Ganhou estrada nas companhias de teatro itinerantes, mas foi quando chegou ao teatro de revista – onde se estreou em 1951, com “Lisboa é Coisa Boa” – que descobriu o seu espaço e a sua linguagem. Durante largos anos foi no teatro, sobretudo no de revista – onde participou em 47 peças -, que se afirmou como grande nome do humor em Portugal e um homem acarinhado pelo povo, ao lado de outros como Beatriz Costa, Raul Solnado, Vasco Santana e Ribeirinho.
Em 1979, tem a primeira experiência com a televisão, com “O Espelho dos Acácios”. Mas é em 1981 com “Sabadabadu” e o seu “Agostinho” que tem a primeira glória no ecrã que ainda assim não foi suficiente para o transformar numa figura da televisão portuguesa.
Isso viria a acontecer apenas em 1995. Com a SIC a viver um caso de fulgurante sucesso, o seu diretor, Emídio Rangel contrata Camilo de Oliveira para a série “Camilo & Filho, Lda”. Ao lado de Nuno Melo era Camilo Chumbinho, um peculiar pai proprietário de uma sucata, onde, apesar de faltar dinheiro, não faltava animação. Seguiram-se cerca de 15 anos de séries escritas e protagonizadas pelo ator e humorista onde o seu nome esteve sempre no título. O último trabalho da sua carreira de mais de 60 anos aconteceu em 2009-10, “Camilo, o Presidente”.
Adorado pelos portugueses, sportinguista ferrenho, homem do teatro e da televisão, apaixonado pela profissão e pelo público, os colegas reconheceram-lhe sempre o génio, mas também por vezes o temperamento. Para Camilo, acima de tudo isto esteve sempre uma coisa só. “Existem cinco coisas que interessam num ator: público, público, público, público e público. Sem ele, um ator nada faz”, disse ao site Agência de Informação Norte, naquela que terá sido a última entrevista do ator. Na mesma conversa, Camilo de Oliveira assumia a dificuldade em encarar o fim da carreira. “É uma luta saber que a minha carreira está no fim, sofro bastante com isto, por não estar já com saúde para dar o rendimento que o público até aqui exigia de mim. Fiquei convencido de que já não tinha capacidades para o público gostar de mim”, disse, justificando o afastamento dos palcos e da televisão.
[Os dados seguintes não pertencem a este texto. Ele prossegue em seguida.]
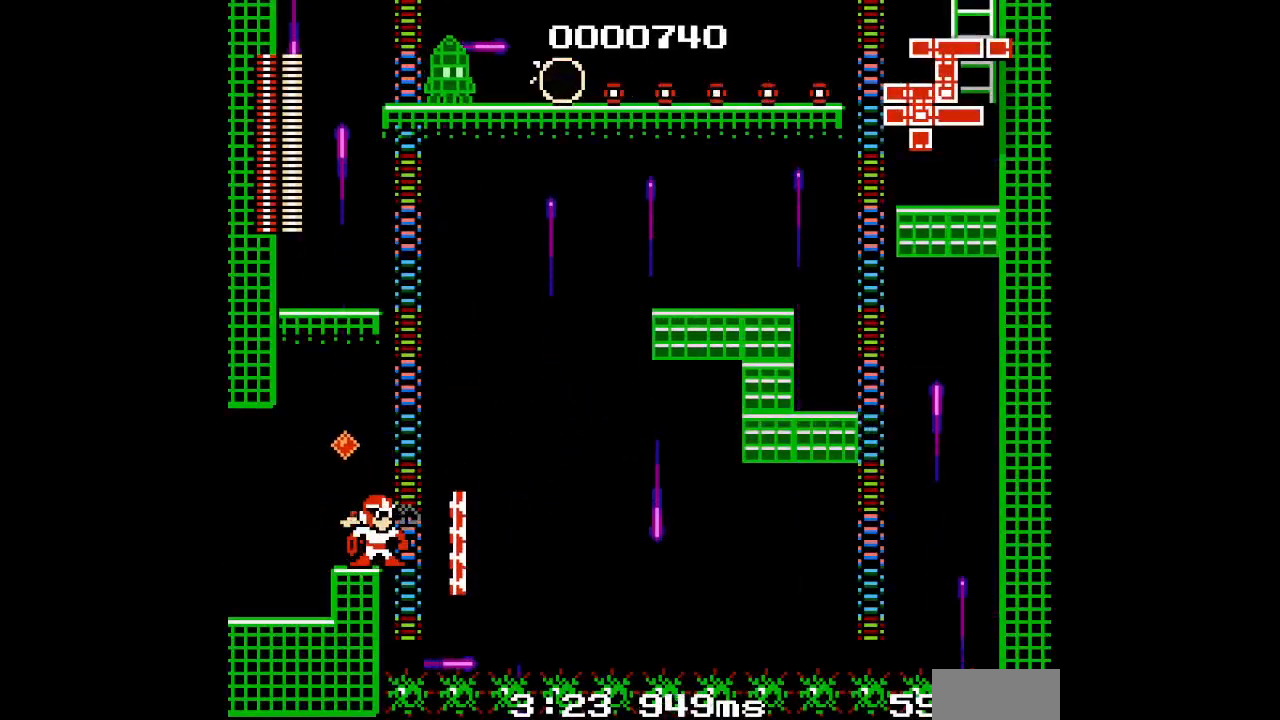
Gameplay with a controller (PlayStation layout); each line is a JSON object with the inputs held at the frame after it. "events" lists button and stick changes between this image and that frame as [ms after this image, input, new state], when the widget could be followed in between. Not read: DPAD_LEFT HOME L2 L3 R2 R3 START left_stick right_stick.
{"buttons": ["DPAD_RIGHT"], "events": [[150, "DPAD_RIGHT", "down"]]}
Os últimos anos passou-os ao lado da família, sobretudo dos filhos e da mulher, Paula Marcelo, que conheceu quando esta tinha apenas 16 anos e com quem casou em 2002. Dela, disse em entrevista que era o seu “tudo”. “É a minha enfermeira, a minha mulher, o meu amor, a minha amante. Para mim é tudo.”